After reviewing quality and cost information showing the hospital price for routine hip and knee replacements ranged from $15,000 to $110,000, CalPERS and Anthem set a threshold of $30,000 for hospital facility payments for both procedures and designated certain hospitals that met certain quality standards and where enrollees could get care at or below the reference price. If enrollees have surgery at designated hospitals, they pay their plans’ typical deductible and coinsurance up to the out-of-pocket maximum. Patients can go to other in-network hospitals for care but are responsible for both the typical cost sharing and all allowed amounts exceeding the $30,000 threshold, which are not subject to an out-of-pocket maximum.
While previous research indicates the CalPERS reference pricing initiative saved money without sacrificing quality or shifting significant costs to enrollees, little is known about how CalPERS implemented the program and whether other purchasers could successfully replicate the approach.
According to the HSC study, the CalPERS program involved intensive communication with enrollees and met with little resistance from them. Respondents believed other purchasers could replicate reference pricing but identified challenges, including lack of price transparency, which complicates setting an appropriate reference price and estimating enrollees’ out-of-pocket costs; lack of enthusiasm from health plans leery of disrupting relationships with providers; and difficulties communicating clearly with enrollees.
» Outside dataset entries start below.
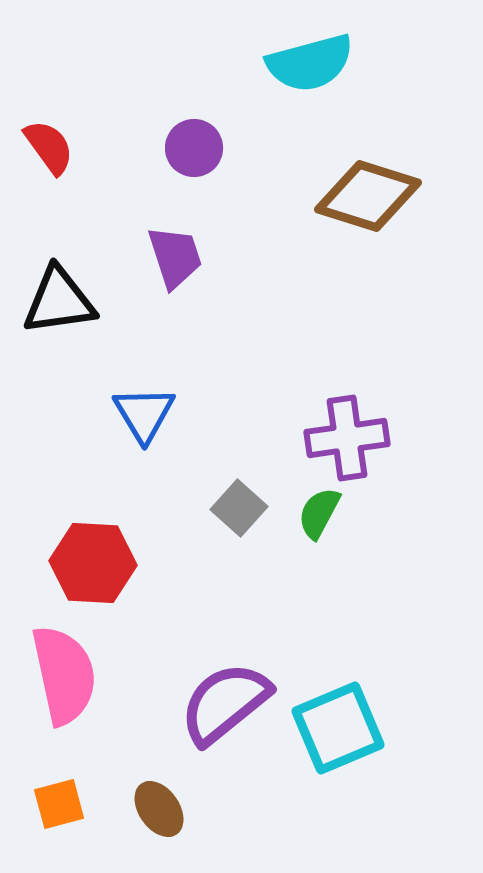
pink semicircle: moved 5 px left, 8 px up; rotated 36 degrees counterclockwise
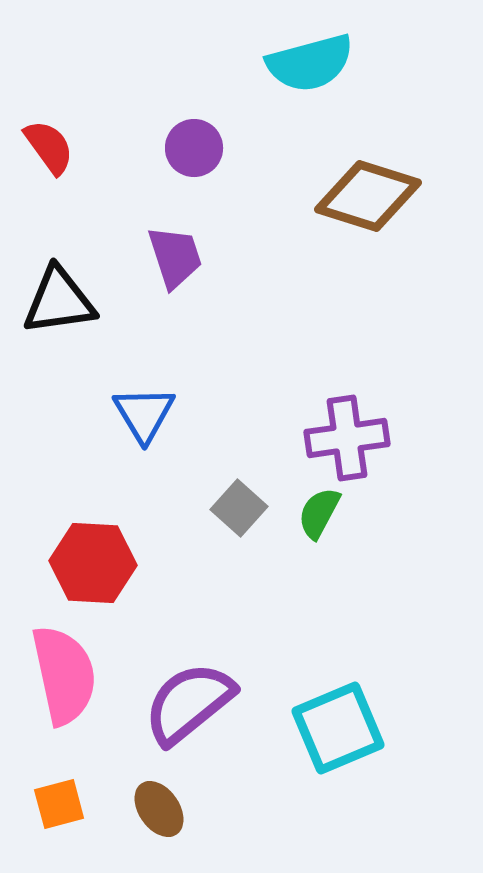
purple semicircle: moved 36 px left
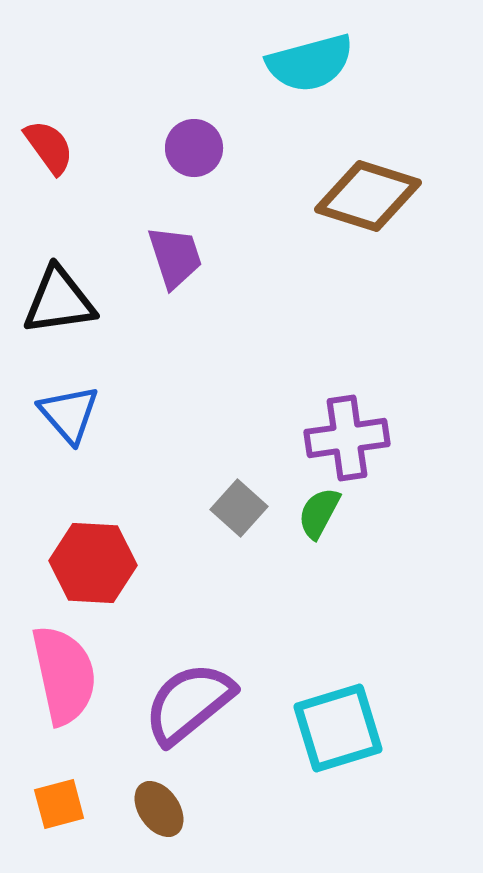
blue triangle: moved 75 px left; rotated 10 degrees counterclockwise
cyan square: rotated 6 degrees clockwise
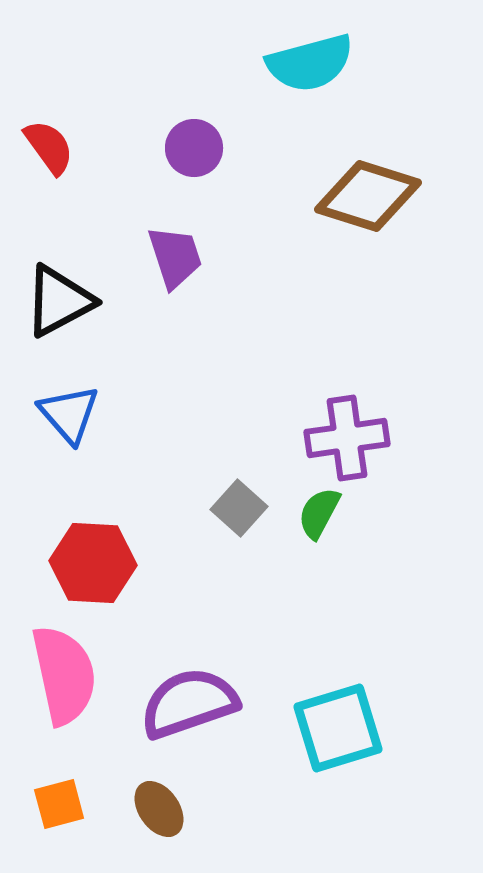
black triangle: rotated 20 degrees counterclockwise
purple semicircle: rotated 20 degrees clockwise
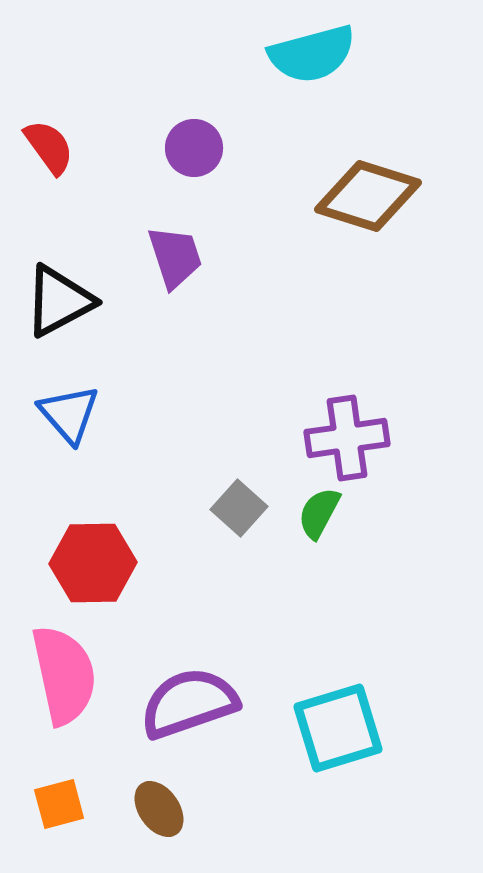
cyan semicircle: moved 2 px right, 9 px up
red hexagon: rotated 4 degrees counterclockwise
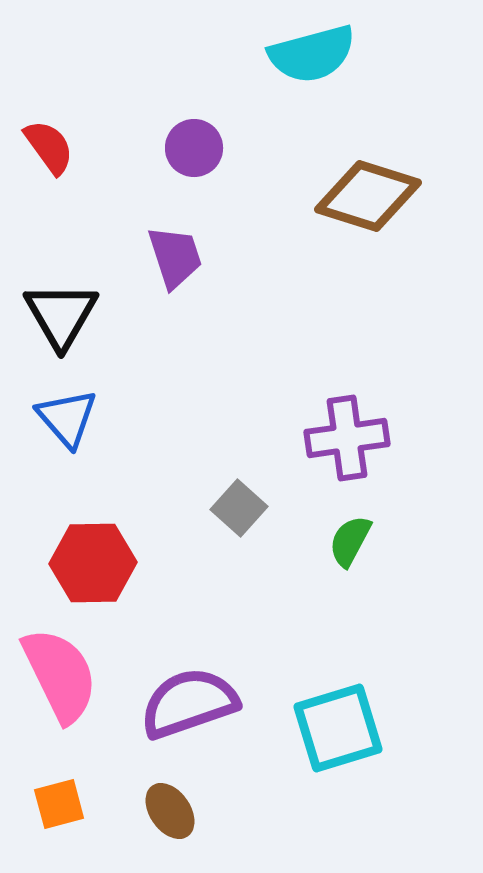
black triangle: moved 2 px right, 14 px down; rotated 32 degrees counterclockwise
blue triangle: moved 2 px left, 4 px down
green semicircle: moved 31 px right, 28 px down
pink semicircle: moved 4 px left; rotated 14 degrees counterclockwise
brown ellipse: moved 11 px right, 2 px down
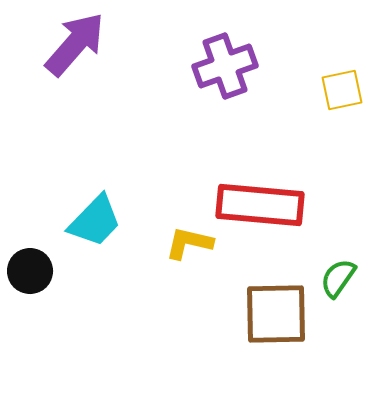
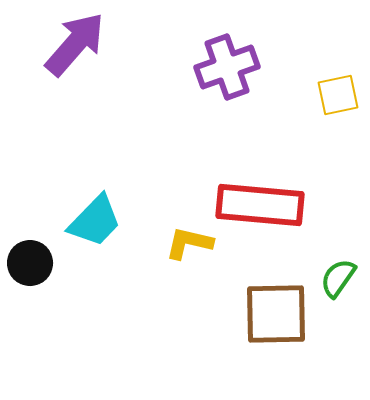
purple cross: moved 2 px right, 1 px down
yellow square: moved 4 px left, 5 px down
black circle: moved 8 px up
The study also identified key limitations of reference pricing—specifically a limited emphasis on quality and limited potential for cost savings since reference pricing is suitable only for a narrow range of services and does not address whether utilization is appropriate.
“Our findings indicate that reference pricing can help make consumers more aware of price variation and inject some competition into hospital pricing—an outcome that some believed is more important than the actual cost savings,” said Amanda E. Lechner, M.P.P., an HSC health policy analyst and coauthor of the study with Rebecca Gourevitch, an HSC research assistant; and HSC President Paul B. Ginsburg, Ph.D.
The study’s findings are detailed in a new HSC Research Brief—The Potential of Reference Pricing to Generate Health Care Savings: Lessons from a California Pioneer.